Арехин и промолчал, доказывая правоту Дзержинского.
— Обстоятельства таковы, — продолжил Дзержинский, видя, что его поняли хорошо. — Для лечения наших товарищей у швейцарской фармацевтической компании «Багейтер» были куплены препараты на значительную сумму. Очень значительную. Три миллиона рублей золотом. Заказ был выполнен, груз доставлен, но выяснилось, что вместо лекарств нам подсунули толчёный мел, глину, сахарную пудру и раствор обыкновенной соли. Тех, кому было поручены закупки, арестовали и допросили. Ничего выяснить не удалось: клянутся чем угодно, что к обману непричастны. Ну, а заграница, она заграница и есть. Отсюда, из Москвы, разглядеть ворьё трудно. Однако необходимо. Оставить безнаказанным подобное мы не можем, не хотим и не должны. Не только деньги тому причиной, хотя три миллиона золотом сумма колоссальная. Более денег важен авторитет нашей власти. Необходимо дать понять: любая попытка обмануть нас даже на рубль ничем хорошим для обманщиков не кончится. Напротив, кончится плохим. Очень плохим. А уж если речь о миллионах!
— И я, если выявлю виновных…
— Не если, а когда. Выявите, сообщите обстоятельства, а уж дальше мы решим, как с ними поступить. Разумеется, неприкосновенными личностями для вас они не являются. Повернутся события так, что придется действовать самому — действуйте. Любое действие оправдано, лишь бездействию нет оправданий, — Дзержинский подвинул в сторону Арехина папку, одну из многих на столе. Но прежде, чем Арехин успел к ней прикоснуться, продолжил:
— Казалось бы, факт покупки лекарственных препаратов не должен быть тайной.
Арехин опять промолчал.
— Но ведь раздуют, раструбят буржуазные писаки: голодающая Россия тратит миллионы на пороки своих вождей!
Арехин оставался невозмутим.
— Вам бы в покер играть, Александр Александрович. Ладно, проблема не в лекарствах, а в конкретных лекарствах. Среди заказанного — новейшее средство лечения люэса. Очень дорогое. Закуплено немало, хватит, чтобы вылечить пятьсот товарищей или около того.
Арехин и глазом не моргнул. То есть он, конечно, моргал, но в обычном ритме, не зависящем от услышанного.

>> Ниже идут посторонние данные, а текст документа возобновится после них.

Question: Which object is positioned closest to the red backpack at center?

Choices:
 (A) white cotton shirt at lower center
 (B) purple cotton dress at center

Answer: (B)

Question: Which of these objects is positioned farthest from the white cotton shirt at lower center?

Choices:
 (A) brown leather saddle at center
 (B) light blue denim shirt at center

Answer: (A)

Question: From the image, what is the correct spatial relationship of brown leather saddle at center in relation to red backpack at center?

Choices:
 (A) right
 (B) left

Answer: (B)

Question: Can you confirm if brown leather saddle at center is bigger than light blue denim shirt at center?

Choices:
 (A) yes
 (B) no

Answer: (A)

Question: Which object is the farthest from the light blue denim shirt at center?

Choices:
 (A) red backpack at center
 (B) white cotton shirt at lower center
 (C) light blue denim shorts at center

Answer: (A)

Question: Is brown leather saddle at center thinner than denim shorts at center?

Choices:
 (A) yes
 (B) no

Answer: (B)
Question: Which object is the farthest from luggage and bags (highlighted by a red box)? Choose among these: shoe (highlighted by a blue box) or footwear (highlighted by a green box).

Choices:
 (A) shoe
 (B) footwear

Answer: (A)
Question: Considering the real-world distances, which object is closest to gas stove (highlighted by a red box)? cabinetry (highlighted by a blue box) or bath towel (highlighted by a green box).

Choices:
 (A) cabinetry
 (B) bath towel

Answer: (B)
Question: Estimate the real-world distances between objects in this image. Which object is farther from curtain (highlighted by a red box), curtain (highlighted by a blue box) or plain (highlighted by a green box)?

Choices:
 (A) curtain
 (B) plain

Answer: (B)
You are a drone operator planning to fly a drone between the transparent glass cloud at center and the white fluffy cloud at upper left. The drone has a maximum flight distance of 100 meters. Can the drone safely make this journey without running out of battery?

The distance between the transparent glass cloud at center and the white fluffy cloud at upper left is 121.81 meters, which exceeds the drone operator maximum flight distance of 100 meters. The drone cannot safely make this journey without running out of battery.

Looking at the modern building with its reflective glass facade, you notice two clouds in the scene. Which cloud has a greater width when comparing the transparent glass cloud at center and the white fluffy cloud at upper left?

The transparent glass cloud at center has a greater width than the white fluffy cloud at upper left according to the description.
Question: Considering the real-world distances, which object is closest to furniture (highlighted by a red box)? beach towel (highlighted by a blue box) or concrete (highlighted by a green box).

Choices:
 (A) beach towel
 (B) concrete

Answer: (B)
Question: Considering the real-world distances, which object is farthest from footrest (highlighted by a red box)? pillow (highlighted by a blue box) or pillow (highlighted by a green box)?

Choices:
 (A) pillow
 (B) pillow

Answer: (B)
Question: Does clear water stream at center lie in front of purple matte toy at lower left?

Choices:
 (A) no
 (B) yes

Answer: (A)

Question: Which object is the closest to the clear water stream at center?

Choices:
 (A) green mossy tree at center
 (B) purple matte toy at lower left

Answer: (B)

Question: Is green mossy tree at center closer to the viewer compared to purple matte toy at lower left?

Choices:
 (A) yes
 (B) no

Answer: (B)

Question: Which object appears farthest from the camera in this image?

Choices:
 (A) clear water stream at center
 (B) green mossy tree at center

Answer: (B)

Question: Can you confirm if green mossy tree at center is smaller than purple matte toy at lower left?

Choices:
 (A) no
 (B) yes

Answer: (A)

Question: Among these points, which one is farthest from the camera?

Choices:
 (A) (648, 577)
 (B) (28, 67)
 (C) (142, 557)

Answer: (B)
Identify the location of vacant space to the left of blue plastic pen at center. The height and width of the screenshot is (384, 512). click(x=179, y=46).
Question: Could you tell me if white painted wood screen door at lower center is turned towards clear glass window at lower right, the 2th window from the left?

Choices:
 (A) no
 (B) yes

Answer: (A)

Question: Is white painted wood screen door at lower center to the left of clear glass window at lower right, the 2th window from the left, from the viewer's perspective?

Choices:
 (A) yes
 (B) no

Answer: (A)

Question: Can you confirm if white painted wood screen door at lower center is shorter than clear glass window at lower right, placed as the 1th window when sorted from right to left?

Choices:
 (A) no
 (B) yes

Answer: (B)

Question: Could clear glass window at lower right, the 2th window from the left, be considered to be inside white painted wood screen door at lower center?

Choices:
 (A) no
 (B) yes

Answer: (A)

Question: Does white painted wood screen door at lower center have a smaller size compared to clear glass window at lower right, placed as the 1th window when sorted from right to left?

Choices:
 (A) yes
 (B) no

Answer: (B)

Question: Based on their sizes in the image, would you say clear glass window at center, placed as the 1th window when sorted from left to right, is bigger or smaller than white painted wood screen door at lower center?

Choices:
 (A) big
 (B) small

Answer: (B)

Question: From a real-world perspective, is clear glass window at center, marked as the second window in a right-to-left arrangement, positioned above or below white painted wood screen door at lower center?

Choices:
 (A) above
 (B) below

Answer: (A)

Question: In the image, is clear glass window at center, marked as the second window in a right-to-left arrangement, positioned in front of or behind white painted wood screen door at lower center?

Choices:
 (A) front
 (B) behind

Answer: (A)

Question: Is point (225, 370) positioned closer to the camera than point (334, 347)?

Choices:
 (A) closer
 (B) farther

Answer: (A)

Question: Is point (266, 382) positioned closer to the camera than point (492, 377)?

— И ещё кокаин. Собственно, основная стоимость партии как раз приходится на кокаин. В отличие от буржуазии, принимающей снадобье из пресыщения, для нас кокаин — способ день за днем работать по шестнадцать, а то и по двадцать часов. Порой совсем без сна. Сам я обхожусь чаем, но на всех чаю не напасёшься. У меня уходит унция в день, и запасы тают. Да и не всякий может распивать чаи на службе. Чаю хотите? — спросил он вдруг.
— Потом, — сказал Арехин. — Когда разберусь с лекарствами. И с деньгами. И с людьми.
— Тоже верно, — согласился Дзержинский. Рука его по-прежнему держала папку, словно он не решился, давать её Арехину, или нет.
Оба молчали.
На улице занимались строевой подготовкой. Шагали нечётко, как новобранцы. Вероятно, в самом деле новобранцы. И пели не бодро, а тоскливо:
'Товарищ Троцкий
С отрядом флотских
Нас поведет
На смертный бой!'
— Слова придётся подправить, — сказал вдруг Дзержинский.